Randlin begann sich zu bewegen. Er schüttelte den Kopf und brummte zuerst nur, bis er losfluchte. Aber er fluchte keine halbe Minute. Neben ihm hielt ein Pferd – jemand sprang ab.
»Ich habe dich gewarnt, Hundesohn!« sagte Rick Powell voller Grimm. »Steh auf, diesmal lernst du es, dich zu fürchten!«
Jake Randlin setzte sich auf. Er starrte verstört zu Snake-Jim hinüber. Fünf Männer Powells jagten nun heran, und einer keuchte scharf: »Sieben Pferde haben wir, die anderen sind durchgegangen, Boß. Santiago bringt die sieben Tiere zurück. Da ist der Schweinehund ja. Wie bei Jason Bates, dasselbe schmutzige Spiel.«
Randlin schien nun Verstand genug zu haben. Seine kleinen dunklen Augen starrten den Mann an, und dann sagte er grollend: »Corgy, du Ratte, dir hau ich gleich die Zähne in den Bauch. Ah, wer ist denn da? Der große Rick Powell!«
Das letzte kam so höhnisch heraus, daß Lorenzo ausholte.
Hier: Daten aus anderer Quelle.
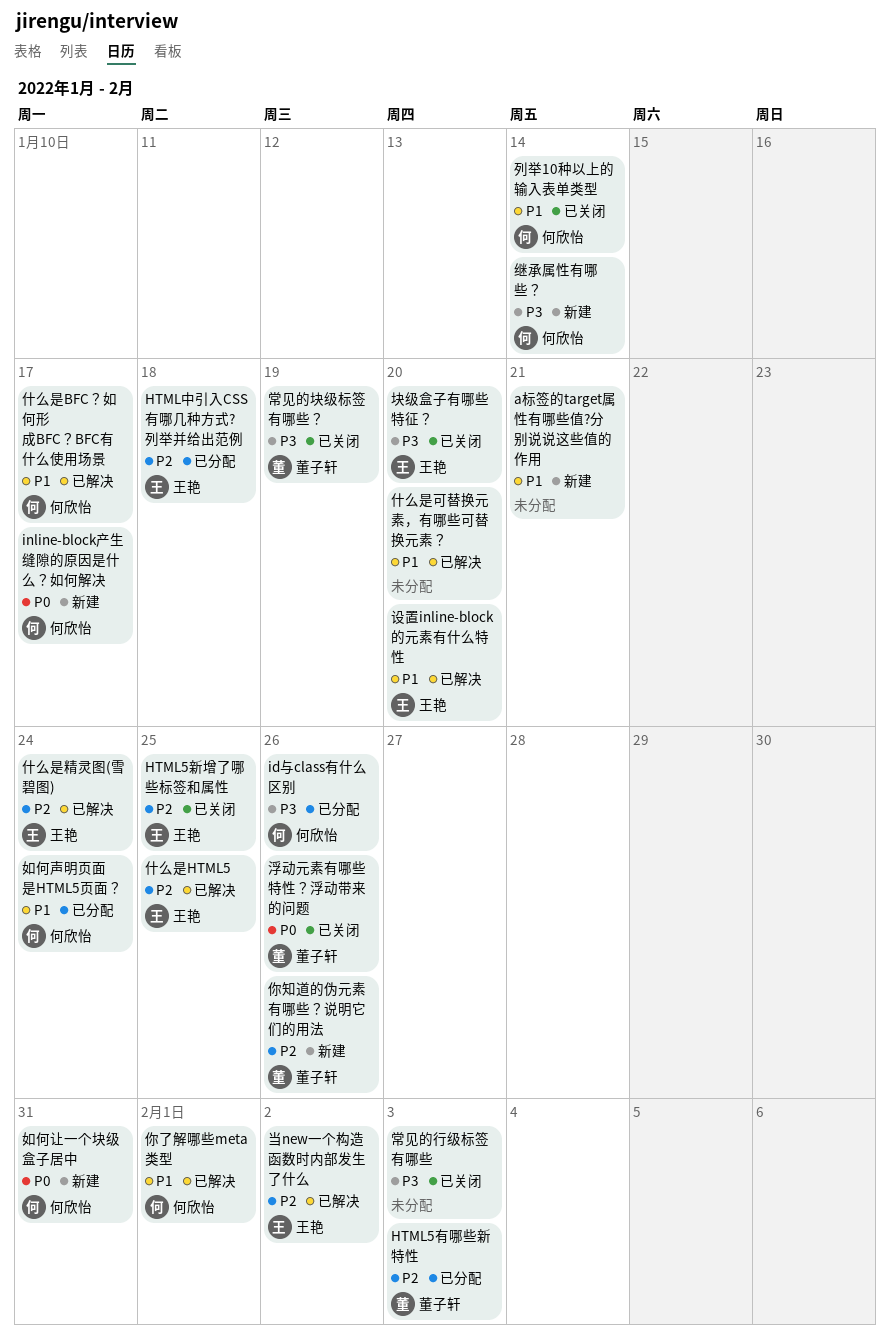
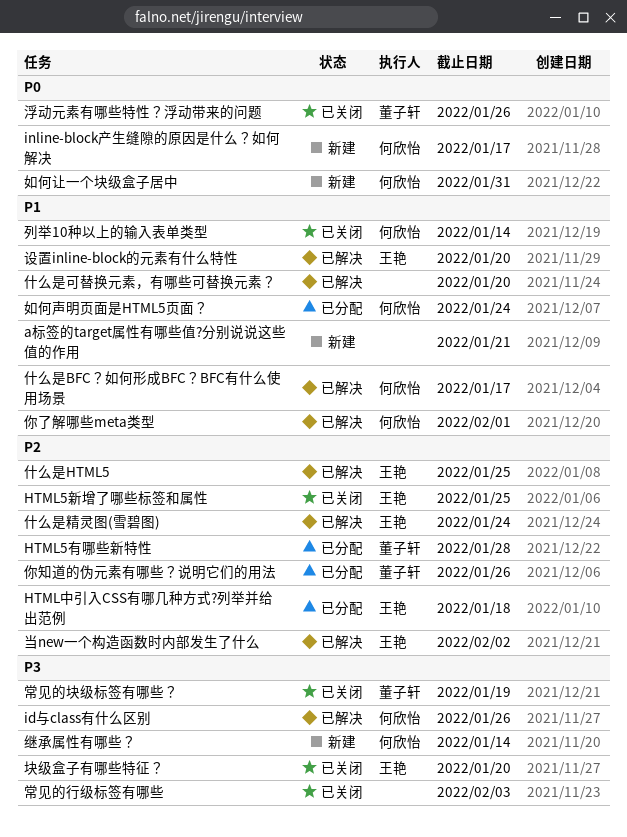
HTML5有哪些新特性, due: Feb 3 -> Jan 28
id与class有什么区别, status: 已分配 -> 已解决
你知道的伪元素有哪些？说明它们的用法, status: 新建 -> 已分配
»Laß das!« knurrte Powell. »Yeah, ich bin da, Mister. Hast du verstanden, was ich vorhin sagte?«
»Hast du was zu sagen?« fragte Randlin hämisch. »Du willst wohl dasselbe bekommen wie Bates, der dumme Hund, was? Warte ein bißchen, ich bin gleich soweit, großer Powell.«
Randlin stemmte sich nun hoch. Er bewegte prüfend die Arme, sprang einige Male auf der Stelle, bis er breit grinsend nickte.
»Hat mir nicht viel getan, merke ich«, sagte er selbstzufrieden. »Ich habe zu harte Knochen, verstehst du, großer Powell? Wo ist dieser verfluchte Hengst?«
»Dorthin, wohin du gehen wirst«, antwortete Rick Powell eisig. »In die Wüste, Randlin. Ich warne immer nur einmal. Du Lump hattest dir ausgerechnet, daß du leichtes Spiel haben würdest, weil wir die Schlucht rechtzeitig sperren, aber nicht an den Hengst herankommen würden, den wolltest du haben – oder?«
Er kannte Randlin, aber bei dessen frechem, unverschämtem Grinsen hatte er Mühe, an sich zu halten.
»Klar.« Randlin lachte breit. »Ihr habt doch gesehen, daß der Hengst auf den Klippen stand, was? Ehe der herunterkommen konnte, mußte seine Herde losrennen. Ich war doch verdammt großzügig, was? Mann, ich wollte euch die Herde überlassen und mich mit Hengst und Stute zufriedengeben. Bin ich nicht ’n anständiger Bursche?«
»Ich schlage ihm den Schädel ein!« schrie Lorenzo wutbebend. »Schieß ihn über den Haufen, Boß, ehe ich das tue. Er war großzügig? Was bildet der Strolch sich ein?«
»Bastard, halt die Fresse, sonst…«
Lorenzo sprang ihn an, aber im selben Augenblick schlug Randlin so blitzschnell seinen gewaltigen Arm herum, daß Lorenzo mitten in den Hieb sprang. Der Unterarm Randlins fegte Lorenzo unter das Kinn, und Lorenzo flog zwei Schritte zurück. Schwer atmend blieb der Zureiter auf dem Rücken liegen.
»Dieser Pinscher«, sagte Randlin verächtlich. »He, großer Powell, du denkst doch nicht, du kannst auf mich schießen, was? Ich schieß mich nie, großer Powell, ich habe meine Fäuste. Mit denen kann ich dasselbe wie mit einem Revolver tun, verstehst du? He, was machst du denn da? Bist du verrückt, großer Powell? Der nimmt seinen Gurt ab, na so was!«
»Tonio«, sagte Powell kalt und warf ihm den Gurt zu. »Niemand mischt sich ein. Das ist ein Befehl! Schnall ab, Randlin!«
Randlin starrte ihn aus Glotzaugen und mit offenem Mund an. Er wirkte völlig verstört. Seine Größe von fast sieben Fuß, seine Schulterbreite von nicht viel weniger als drei Fuß machten ihn zu einer nicht umzuwerfenden Kampfmaschine. Gegen Randlin wirkte Powell schmächtig, obwohl er nur einen halben Kopf kleiner war.